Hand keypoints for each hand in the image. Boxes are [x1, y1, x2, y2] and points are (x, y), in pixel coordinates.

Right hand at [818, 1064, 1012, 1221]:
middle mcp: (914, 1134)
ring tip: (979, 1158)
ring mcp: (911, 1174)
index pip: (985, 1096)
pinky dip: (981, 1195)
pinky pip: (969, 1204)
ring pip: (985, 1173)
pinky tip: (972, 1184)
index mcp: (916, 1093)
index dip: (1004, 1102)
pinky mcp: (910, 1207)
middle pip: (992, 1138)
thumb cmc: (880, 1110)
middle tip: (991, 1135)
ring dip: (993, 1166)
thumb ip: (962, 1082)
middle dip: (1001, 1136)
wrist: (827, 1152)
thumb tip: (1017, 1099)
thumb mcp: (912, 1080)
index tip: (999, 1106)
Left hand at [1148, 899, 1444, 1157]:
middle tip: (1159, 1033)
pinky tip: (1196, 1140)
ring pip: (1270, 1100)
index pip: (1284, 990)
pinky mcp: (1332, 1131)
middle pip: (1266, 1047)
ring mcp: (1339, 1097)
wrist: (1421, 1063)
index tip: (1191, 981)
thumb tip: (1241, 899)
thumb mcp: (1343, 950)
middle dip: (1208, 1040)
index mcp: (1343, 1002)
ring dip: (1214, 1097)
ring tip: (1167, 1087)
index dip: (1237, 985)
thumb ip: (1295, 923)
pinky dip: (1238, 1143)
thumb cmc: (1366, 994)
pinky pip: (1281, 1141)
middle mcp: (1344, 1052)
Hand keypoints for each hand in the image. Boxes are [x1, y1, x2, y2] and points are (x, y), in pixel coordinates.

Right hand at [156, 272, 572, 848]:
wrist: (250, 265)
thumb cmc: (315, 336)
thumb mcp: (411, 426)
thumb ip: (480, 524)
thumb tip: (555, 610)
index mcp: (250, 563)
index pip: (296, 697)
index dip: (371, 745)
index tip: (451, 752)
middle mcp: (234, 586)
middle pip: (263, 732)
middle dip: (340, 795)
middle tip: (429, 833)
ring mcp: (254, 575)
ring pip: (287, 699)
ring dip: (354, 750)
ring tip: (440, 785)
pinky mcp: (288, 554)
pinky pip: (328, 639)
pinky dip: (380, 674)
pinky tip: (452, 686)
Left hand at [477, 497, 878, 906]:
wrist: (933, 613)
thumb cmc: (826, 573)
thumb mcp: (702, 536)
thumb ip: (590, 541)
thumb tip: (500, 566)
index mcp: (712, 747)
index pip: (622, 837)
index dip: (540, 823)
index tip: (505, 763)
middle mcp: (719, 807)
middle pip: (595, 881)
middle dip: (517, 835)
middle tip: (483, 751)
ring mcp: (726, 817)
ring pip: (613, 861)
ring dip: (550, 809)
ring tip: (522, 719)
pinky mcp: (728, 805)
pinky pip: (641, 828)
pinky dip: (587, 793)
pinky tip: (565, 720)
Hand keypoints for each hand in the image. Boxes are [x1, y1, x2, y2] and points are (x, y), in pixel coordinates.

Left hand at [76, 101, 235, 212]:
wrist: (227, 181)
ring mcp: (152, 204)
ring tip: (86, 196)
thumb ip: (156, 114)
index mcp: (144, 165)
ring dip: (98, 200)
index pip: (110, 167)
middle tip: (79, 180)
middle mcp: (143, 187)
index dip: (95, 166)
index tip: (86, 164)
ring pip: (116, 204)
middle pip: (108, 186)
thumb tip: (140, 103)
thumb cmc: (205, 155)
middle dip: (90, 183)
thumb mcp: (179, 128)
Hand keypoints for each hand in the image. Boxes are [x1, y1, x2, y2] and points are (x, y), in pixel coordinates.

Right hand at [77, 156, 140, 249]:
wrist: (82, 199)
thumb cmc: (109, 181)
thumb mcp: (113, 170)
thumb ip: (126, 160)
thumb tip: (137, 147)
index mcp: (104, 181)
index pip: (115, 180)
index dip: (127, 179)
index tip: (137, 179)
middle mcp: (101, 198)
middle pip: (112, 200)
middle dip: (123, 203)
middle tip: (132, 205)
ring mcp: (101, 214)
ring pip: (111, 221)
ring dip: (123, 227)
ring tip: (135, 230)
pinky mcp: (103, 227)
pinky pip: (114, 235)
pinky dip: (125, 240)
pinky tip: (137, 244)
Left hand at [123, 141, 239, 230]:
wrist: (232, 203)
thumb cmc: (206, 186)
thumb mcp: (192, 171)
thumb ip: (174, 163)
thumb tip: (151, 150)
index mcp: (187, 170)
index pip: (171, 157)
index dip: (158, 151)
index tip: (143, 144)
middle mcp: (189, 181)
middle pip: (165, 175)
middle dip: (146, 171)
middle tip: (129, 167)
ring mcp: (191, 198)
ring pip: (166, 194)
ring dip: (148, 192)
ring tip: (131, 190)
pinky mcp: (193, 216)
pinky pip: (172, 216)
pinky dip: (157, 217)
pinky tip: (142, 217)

**Work order**
Set down exactly the lines above that run from the start of the listing to the line with "thumb ip: (962, 1082)". Leave out every later line.

**Written solution**
Hand keypoints for each hand in the image. Boxes are [x1, y1, x2, y2] and points are (x, y), in pixel coordinates.

Right hand at [818, 1064, 1012, 1221]:
middle mcp: (914, 1134)
ring tip: (979, 1158)
ring mcp: (911, 1174)
index pip: (985, 1096)
pinky dip: (981, 1195)
pinky pip: (969, 1204)
ring pip: (985, 1173)
pinky tip: (972, 1184)
index mcp: (916, 1093)
index dip: (1004, 1102)
pinky mcp: (910, 1207)
middle pip: (992, 1138)
thumb cmc: (880, 1110)
middle tip: (991, 1135)
ring dip: (993, 1166)
thumb ip: (962, 1082)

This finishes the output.